Reproduce the text of each entry below line for line, without the pictures.
+++++
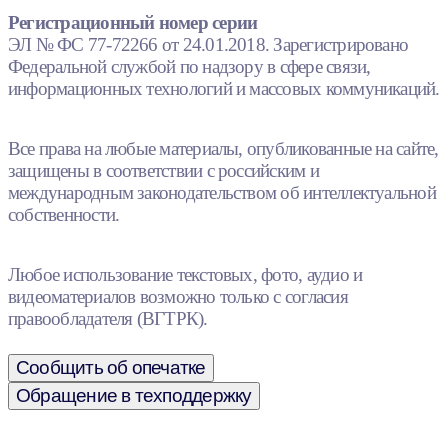
Регистрационный номер серии
ЭЛ № ФС 77-72266 от 24.01.2018. Зарегистрировано
Федеральной службой по надзору в сфере связи,
информационных технологий и массовых коммуникаций.
Все права на любые материалы, опубликованные на сайте,
защищены в соответствии с российским и
международным законодательством об интеллектуальной
собственности.
Любое использование текстовых, фото, аудио и
видеоматериалов возможно только с согласия
правообладателя (ВГТРК).
Сообщить об опечатке
Обращение в техподдержку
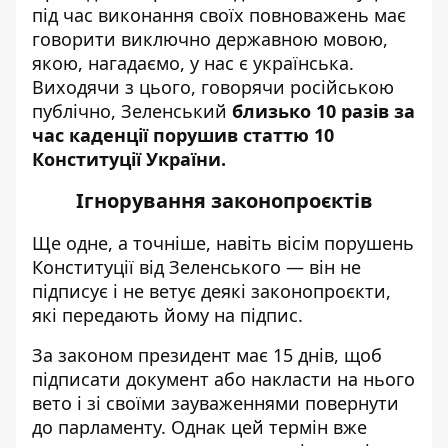
під час виконання своїх повноважень має
говорити виключно державною мовою,
якою, нагадаємо, у нас є українська.
Виходячи з цього, говорячи російською
публічно, Зеленський
близько 10 разів за
час каденції порушив статтю 10
Конституції України.
Ігнорування законопроєктів
Ще одне, а точніше, навіть вісім порушень
Конституції від Зеленського — він не
підписує і не ветує деякі законопроєкти,
які передають йому на підпис.
За законом президент має 15 днів, щоб
підписати документ або накласти на нього
вето і зі своїми зауваженнями повернути
до парламенту. Однак цей термін вже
+++++
Task output.
Регистрационный номер серии
ЭЛ № ФС 77-72266 от 24.01.2018. Зарегистрировано
Федеральной службой по надзору в сфере связи,
информационных технологий и массовых коммуникаций.
Все права на любые материалы, опубликованные на сайте,
защищены в соответствии с российским и
международным законодательством об интеллектуальной
собственности.
Любое использование текстовых, фото, аудио и
видеоматериалов возможно только с согласия
правообладателя (ВГТРК).
Сообщить об опечатке
Обращение в техподдержку
під час виконання своїх повноважень має
говорити виключно державною мовою,
якою, нагадаємо, у нас є українська.
Виходячи з цього, говорячи російською
публічно, Зеленський
близько 10 разів за
час каденції порушив статтю 10
Конституції України.
Ігнорування законопроєктів
Ще одне, а точніше, навіть вісім порушень
Конституції від Зеленського — він не
підписує і не ветує деякі законопроєкти,
які передають йому на підпис.
За законом президент має 15 днів, щоб
підписати документ або накласти на нього
вето і зі своїми зауваженнями повернути
до парламенту. Однак цей термін вже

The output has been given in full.